Am 2. Januar 2015 wurden 47 Menschen in Saudi-Arabien durch Enthauptung hingerichtet. Bei dieser Hinrichtung war der bekannte schiitische Prediger Nimr al-Nimr zusammen mit 46 weiteren Menschen wegen Terrorismus zum Tode verurteilten. Die sunnitische diktatorische Führung in Saudi-Arabien hat damit einen neuen Flächenbrand zwischen Sunniten und Schiiten in der ganzen Region, inklusive der eigenen schiitischen Landsleuten entfacht. Die Europäische Union warnte die Regierung in Riad deshalb vor „gefährlichen Konsequenzen“.

Nach der Hinrichtung setzten Demonstranten in der iranischen Hauptstadt Teheran die saudische Botschaft mit Molotow-Cocktails in Brand. Die Schiiten im Nahen Osten laufen Sturm. Irans Revolutionsführer Ali Chamenei verfluchte öffentlich das Königshaus in Saudi-Arabien. Die diplomatischen Verhältnisse wurden von Saudi-Arabischer Seite gecancelt. Es kam zu zahlreichen Unruhen und Demonstrationen in Saudi-Arabien mit den Worten: „Nieder mit dem Haus Saud“ sowie in den Nachbarländern Bahrain und Jemen. Selbst Iraks besonnener Großajatollah Ali al-Sistani nannte die Tötungen „eine Ungerechtigkeit und Aggression“, während sein Premierminister Haider al-Abadi twitterte, die Repression werde nicht obsiegen.

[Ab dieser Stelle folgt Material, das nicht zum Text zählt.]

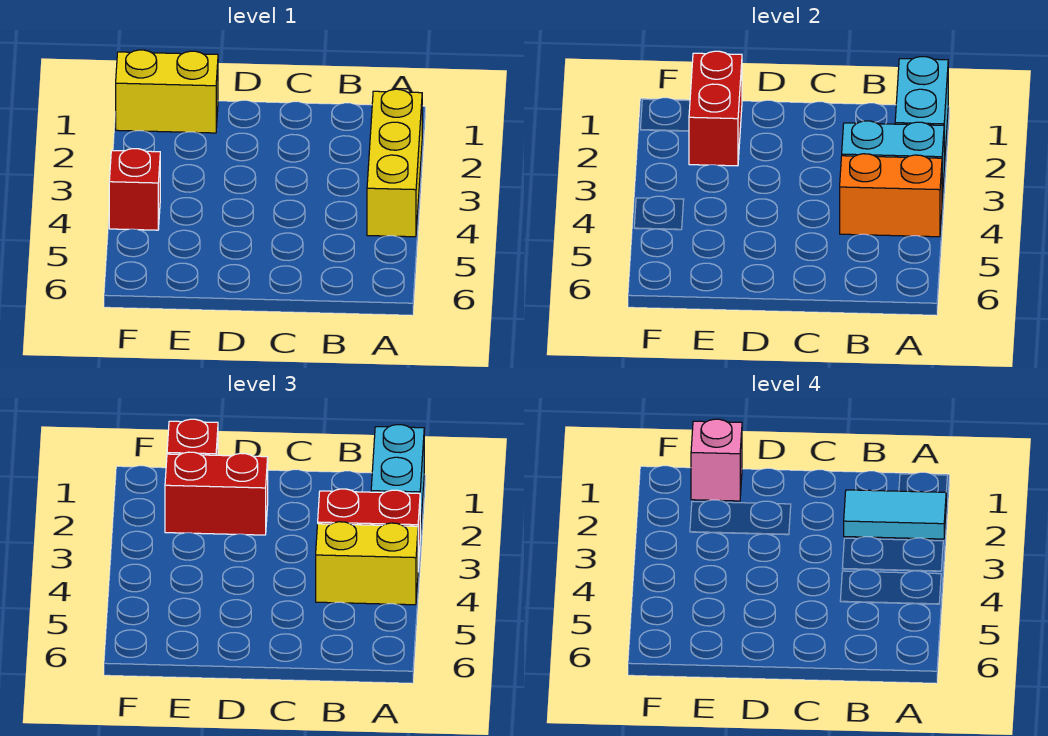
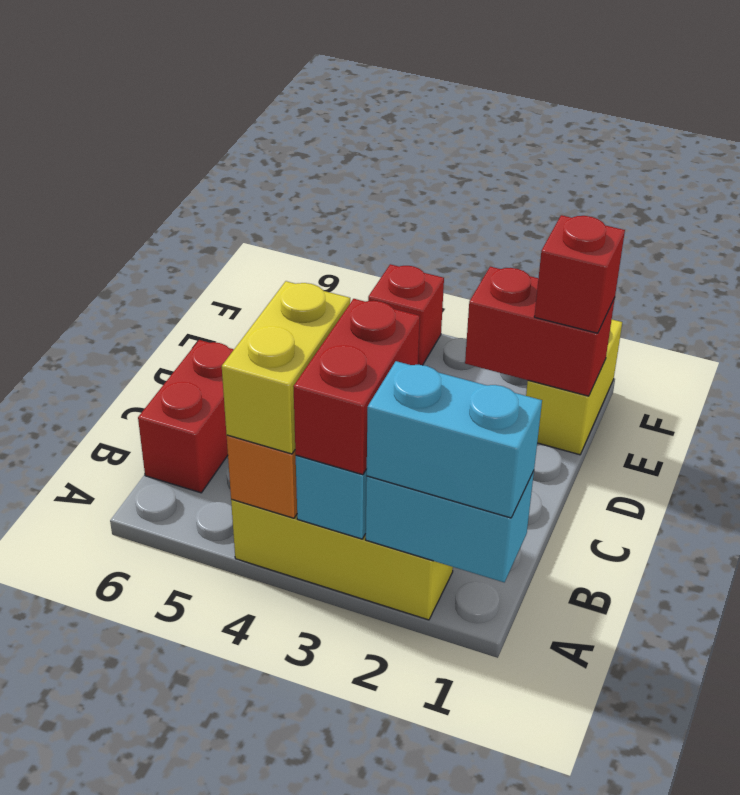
cyan 1x2 tile [844,490,946,539] -> none
red 1x2 brick [165,452,268,535] -> red 1x2 brick moved to [138,340,234,493]
pink 1x1 brick [691,419,742,501] -> none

Die drei Millionen Schiiten im Osten Saudi-Arabiens, unter deren Siedlungsgebieten praktisch die gesamten Ölschätze des Landes liegen, fühlen sich seit Jahrzehnten diskriminiert und als Bürger zweiter Klasse behandelt. Sie haben keinen Zugang zu hohen politischen Ämtern, wenig gut bezahlte Jobs und kaum Aufstiegschancen. Unter den viel zu geringen staatlichen Investitionen in Wohnungsbau, Schulen, Universitäten und Wirtschaft leiden sie besonders. Seit dem saudischen Krieg im Jemen rufen sunnitische Kleriker zum Heiligen Krieg gegen die schiitischen Huthis im Nachbarland auf. In ihren Hasspredigten bedrohen sie auch die eigene Minderheit und prangern sie als fünfte Kolonne Teherans an.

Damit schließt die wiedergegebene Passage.